Thursday, November 21, 2024
Business

Citi, HSBC and Barclays all want their bankers back in the office 5 days a week because of ‘new regulatory policies’

Citigroup Inc., HSBC Holdings Plc and Barclays Plc are ordering more staffers to report to company offices five days a week as regulatory changes make it trickier for Wall Street to allow working from home.

Citigroup is requiring about 600 US employees previously eligible to work remotely to commute to company offices full-time, the New York-based firm said in a statement Thursday. Even then, the majority of staff can continue their hybrid schedules, working up to two days a week outside the office, it said.

At HSBC, shifting regulations affect about 530 staff in New York — roughly half of its workforce in the city — and the bank is speaking to them about their options, Mabel Rius, head of human resources for the US and Americas, said in an interview. The firm is trying to let as many people as possible retain the option of logging in from home if they would like to, Rius said. HSBC’s regional chief has said it can avoid a blanket five-day mandate for all staff.

Barclays will require thousands of investment banking staff globally to spend five days a week in the office or traveling to see clients, beginning from June 1, it said late Thursday in a memo. The decision — after Bloomberg reported the bank was weighing a five-day office mandate for more US staff — coincides with the “new regulatory policies,” it said. 

“Being together in the office drives innovation, collaboration and a stronger culture,” wrote Cathal Deasy and Taylor Wright, the firm’s global co-heads of investment banking. “We remain committed to flexible working and we recognize that there will be times when you will need to work from home,” they said, adding that group heads have discretion to allow occasional flexible working where needed. 

The banks are known to be among Wall Street’s more flexible in allowing employees to continue working remotely after the pandemic. The changes come as the Financial Industry Regulatory Authority — the US brokerage industry’s main watchdog — is set to re-instate pre-pandemic rules for monitoring workplaces in coming weeks. 

That may spell the end of remote work for many bank traders and some other dealmakers, as bosses conclude that allowing the practice under Finra’s framework is not worth the trouble or cost. Firms such as Deutsche Bank AG have been sizing up the burden as they weigh changes to their own policies.

With some bosses blaming Finra’s rules for a new slew of five-day office mandates, regulators have shot back, saying that, if anything, they’re trying to allow greater flexibility — not less.

The tension stems from US requirements that banks monitor staff and facilitate periodic workplace inspections. When Covid-19 broke out, regulators initially eased some of their rules to ensure people could work at home. Some of those accommodations are now poised to sunset.

While Finra says the changes don’t require firms to summon staff to offices five days a week, it has acknowledged that compliance requires work.

Some home offices will have to be listed with regulators as so-called “residential supervisory locations.” A pilot program for those sites lays out a system for remotely inspecting them at least every three years, starting in July. Privately, some executives have said that keeping up with the requirements may amount to a hefty price tag to preserve an employee’s ability to log on from the comfort of home.

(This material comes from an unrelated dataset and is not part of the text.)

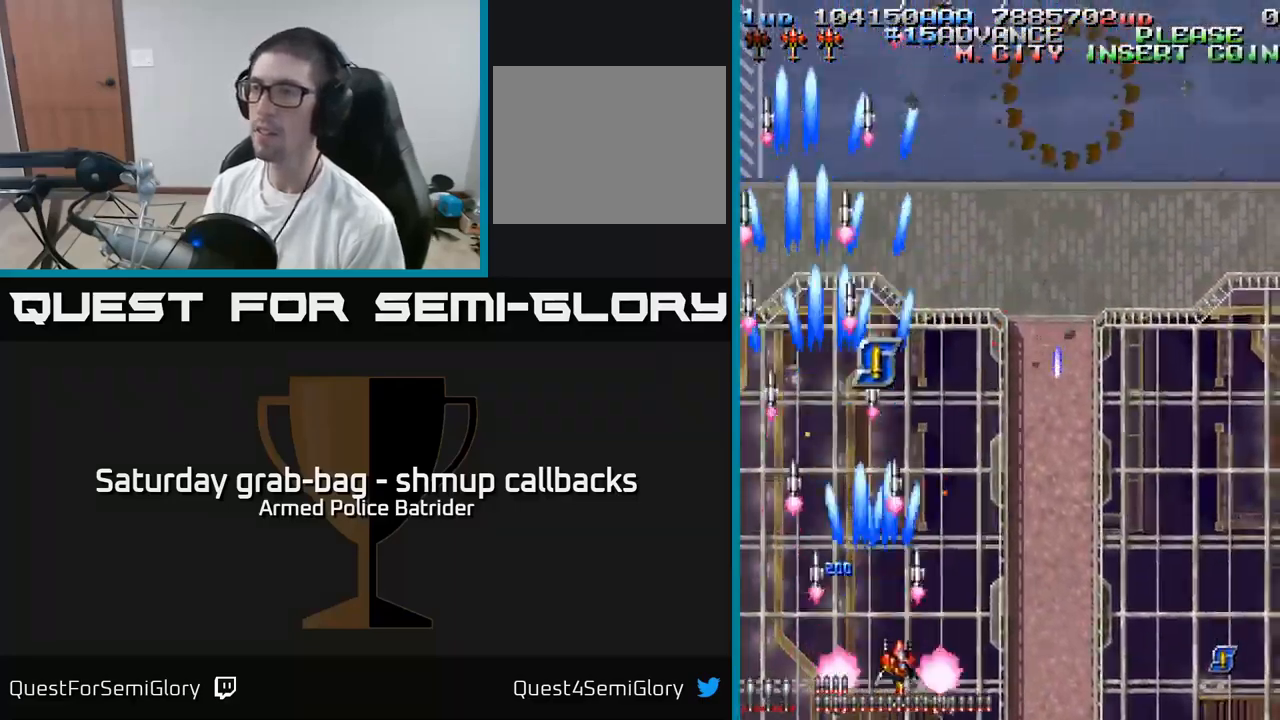
{"buttons": ["A", "DPAD_RIGHT"], "left_stick": "center", "right_stick": "center", "events": [[133, "DPAD_RIGHT", "up"], [150, "DPAD_LEFT", "down"], [183, "DPAD_UP", "down"], [400, "DPAD_LEFT", "up"], [483, "DPAD_RIGHT", "down"], [500, "DPAD_UP", "up"]]}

Firms may ultimately reach different conclusions. Other banks have been weighing a five-day office mandate for some staff, people with knowledge of the matter said earlier this week. 

At Deutsche Bank, executives expect the firm can remain compliant with limited impact on its protocols, according to a person with knowledge of its thinking. Last month, Truist Financial Corp. told investment-banking staff that they must work from the office every weekday from June 1. 

Some of Wall Street’s largest banks — such as Bank of America Corp., JPMorgan Chase & Co. and Goldman Sachs Group Inc. — already have embraced five-day office commutes across many of their desks, at least in practice if not as rules. But some smaller franchises have touted flexibility, which can give them an edge in recruiting and retaining talent.